Ethiopia’s government denied involvement a deadly attack on Sudanese soldiers in the disputed al-Fashaqa border region over the weekend.
Speaking on state-run television on Sunday, Ethiopian government spokesperson Legesse Tulu blamed the attack on rebels aligned with the Tigray Peoplel’s Liberation Front (TPLF), which is fighting a brutal and escalating civil war against Ethiopia’s government.
Yesterday Reuters cited Sudanese military sources as saying six soldiers were killed in an attack near the disputed border with Ethiopia on Saturday. Bloomberg reported at least 20 Sudanese soldiers killed, citing a border security official.
Sudan’s army blamed “Ethiopian army forces and militias” for the attack in a statement posted to Facebook. The military also claimed Sudanese forces “valiantly repelled the attack and inflicted heavy losses in life and equipment on the attackers.”
Legresse claimed that “a large group of insurgents, bandits and terrorists” had crossed into Ethiopia from the Sudanese side of the border and that “the Ethiopian National Defense Force and the local militia destroyed them.”
He also alleged that the TPLF has been training in Sudan with support from foreign backers.
The decades-long dispute between the two countries over the border region has worsened since Ethiopia’s Prime Minister Abiy Ahmed has pressed a campaign to crush the TPLF in his country’s north.
Sudan deployed forces to the al-Fashaqa triangle region, drawing charges from Addis Ababa that Khartoum is seeking to exploit the conflict.
The border issue is just one of a number of potentially explosive disputes in the Horn of Africa region. Abiy’s government remains defiant in a deadlocked contest with its northerly Nile Valley neighbors Egypt and Sudan over the Grand Ethiopian Renaissance Dam.

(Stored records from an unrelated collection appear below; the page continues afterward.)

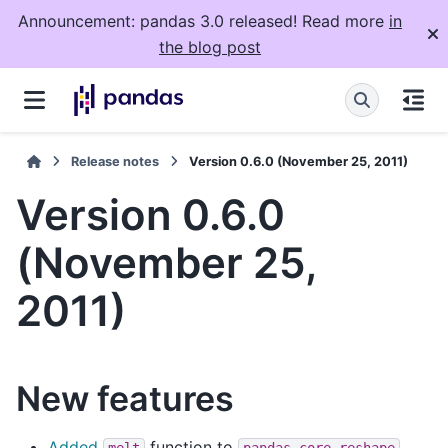
Announcement: pandas 3.0 released! Read more
in
the blog post
Release notes
Version 0.6.0 (November 25, 2011)
Version 0.6.0
(November 25,
2011)
New features
Added
function to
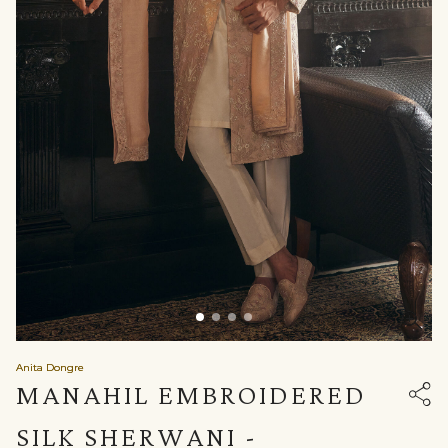
Anita Dongre
MANAHIL EMBROIDERED
SILK SHERWANI -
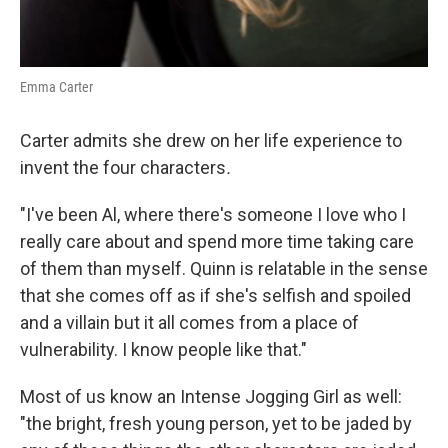
Emma Carter
Carter admits she drew on her life experience to
invent the four characters
.
"I've been Al, where there's someone I love who I
really care about and spend more time taking care
of them than myself. Quinn is relatable in the sense
that she comes off as if she's selfish and spoiled
and a villain but it all comes from a place of
vulnerability. I know people like that."
Most of us know an Intense Jogging Girl as well:
"the bright, fresh young person, yet to be jaded by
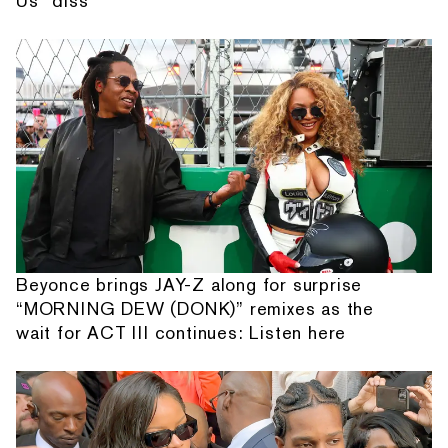
Us” diss
Beyonce brings JAY-Z along for surprise
“MORNING DEW (DONK)” remixes as the
wait for ACT III continues: Listen here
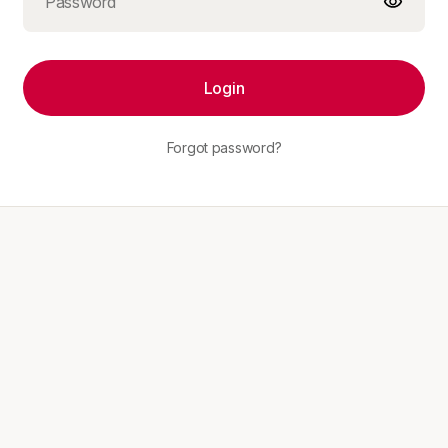
Login
Forgot password?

Ethiopia is now facing a full-blown civil war as its attempts to rout the TPLF in the country’s northern Tigray region have failed. TPLF forces have advanced rapidly over the past several weeks, leading to mass mobilization in Addis Ababa and concerns among officials in Washington that the rebels could seize the capital.
The Biden administration dispatched regional envoy Jeffrey Feltman to Addis Ababa earlier this month in an urgent bid to press for a cease-fire to de-escalate Ethiopia's conflict with the TPLF.
Ethiopian state media said last week that Abiy had arrived at the war’s front lines to personally lead troops in battle.